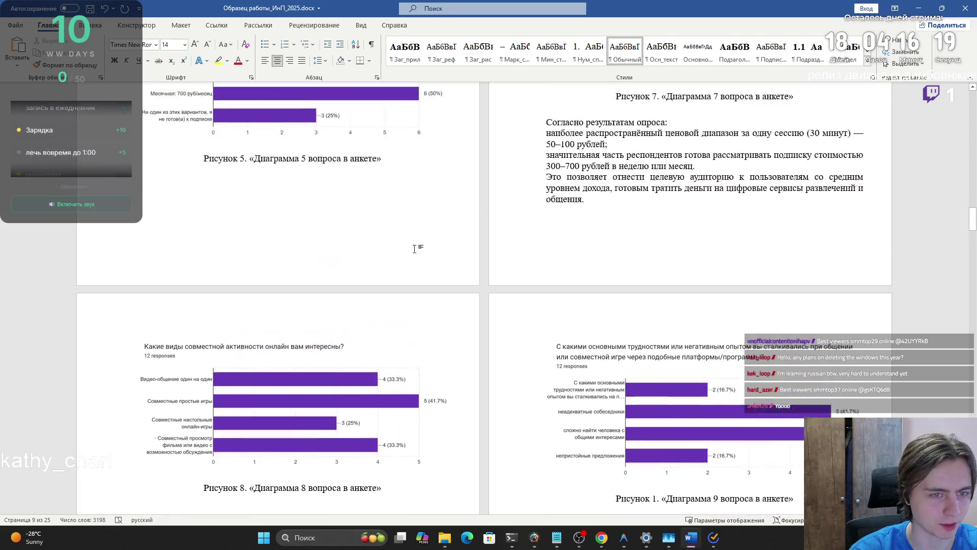
{"action": "scroll", "coordinate": [346, 396], "scroll_direction": "down", "scroll_amount": 20}
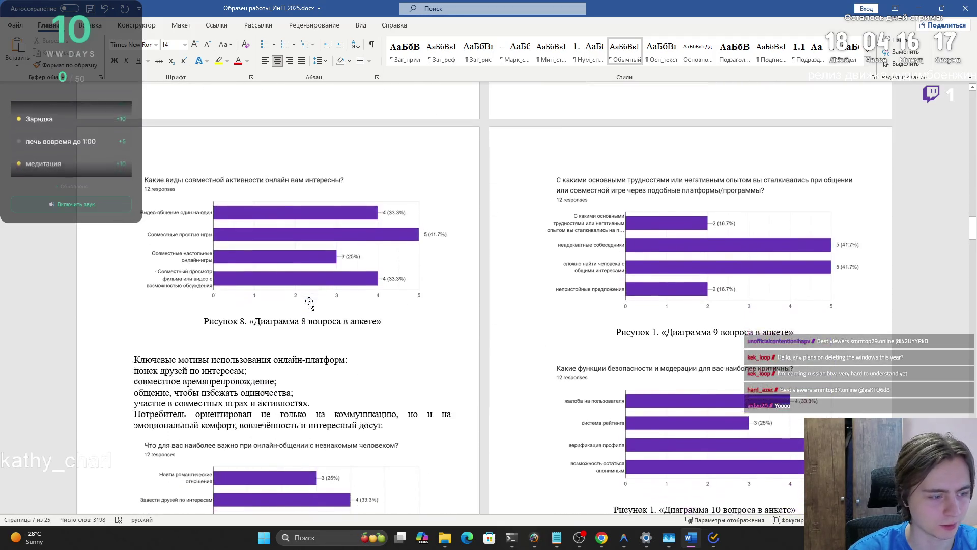
{"action": "left_click_drag", "start_coordinate": [307, 315], "coordinate": [269, 316]}
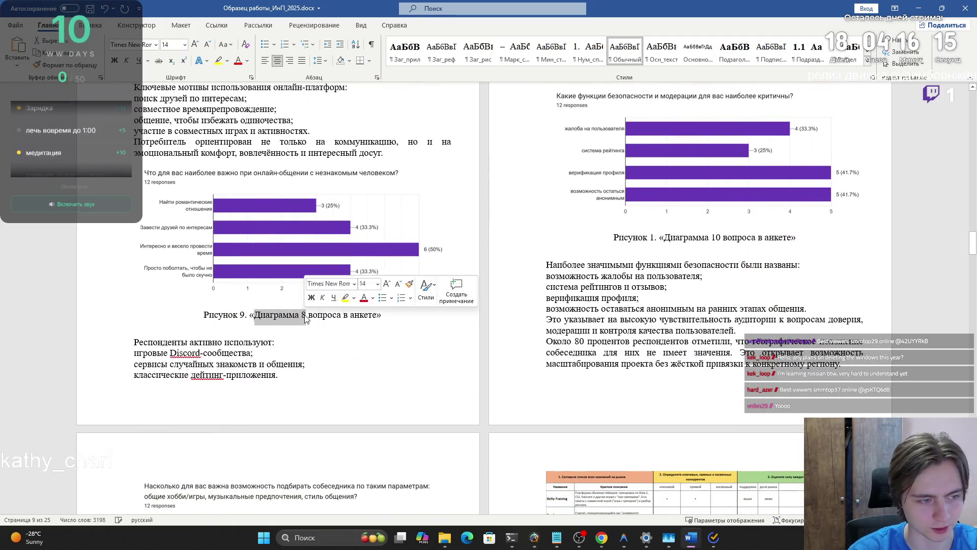
{"action": "double_click", "coordinate": [304, 316]}
{"action": "type", "text": "9"}
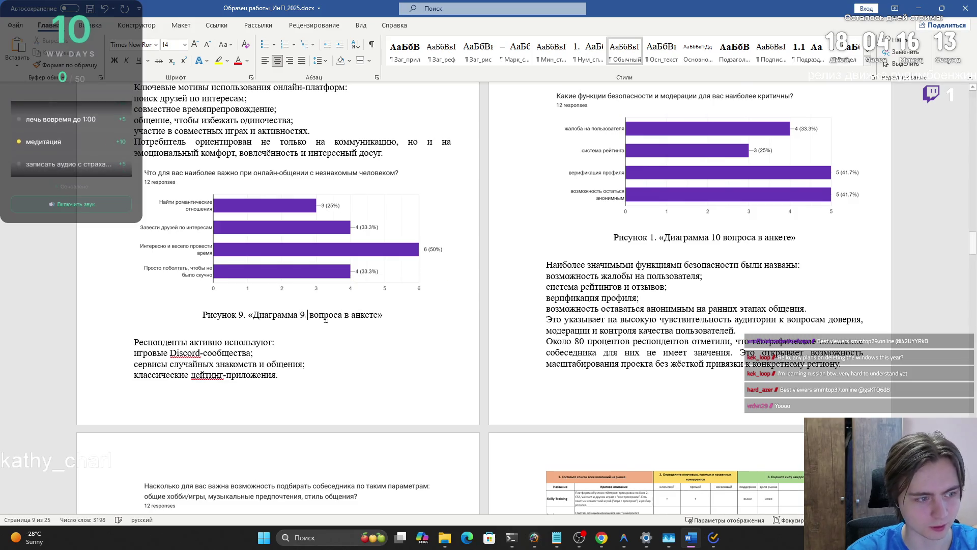
- Update the Figure 10 number field and change its diagram number to 10
{"action": "scroll", "coordinate": [725, 181], "scroll_direction": "up", "scroll_amount": 3}
{"action": "left_click", "coordinate": [654, 182]}
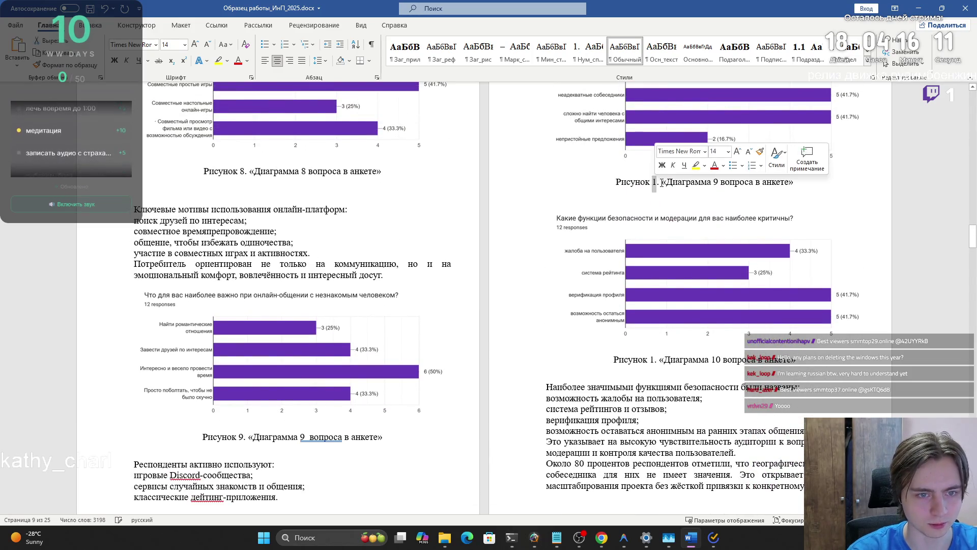
{"action": "key", "text": "F9"}
{"action": "double_click", "coordinate": [718, 182]}
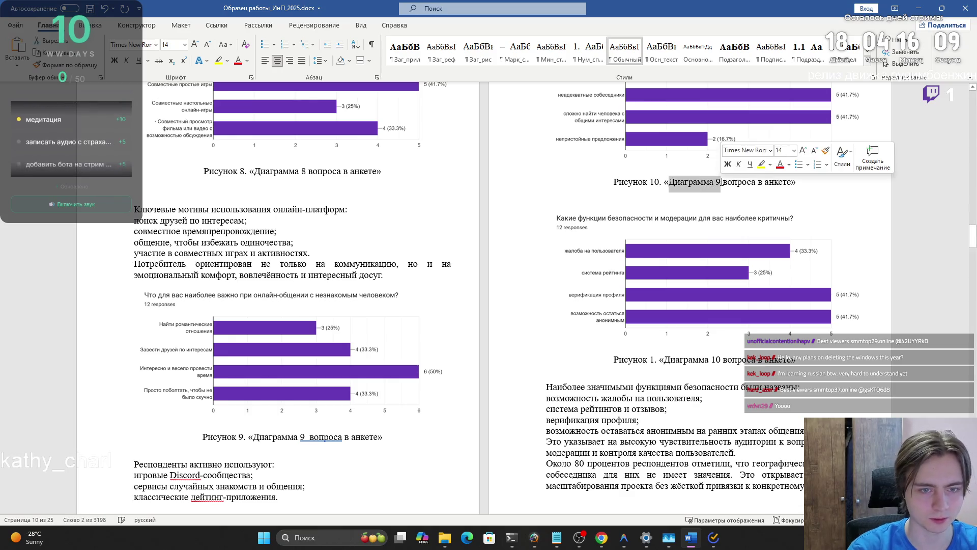
{"action": "type", "text": "10"}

--

### WORK REQUIRED
Your answer must be the records above, word for word, with no pictures.

### RESPONSE BOX
{"action": "scroll", "coordinate": [346, 396], "scroll_direction": "down", "scroll_amount": 20}
{"action": "left_click_drag", "start_coordinate": [307, 315], "coordinate": [269, 316]}
{"action": "double_click", "coordinate": [304, 316]}
{"action": "type", "text": "9"}
- Update the Figure 10 number field and change its diagram number to 10
{"action": "scroll", "coordinate": [725, 181], "scroll_direction": "up", "scroll_amount": 3}
{"action": "left_click", "coordinate": [654, 182]}
{"action": "key", "text": "F9"}
{"action": "double_click", "coordinate": [718, 182]}
{"action": "type", "text": "10"}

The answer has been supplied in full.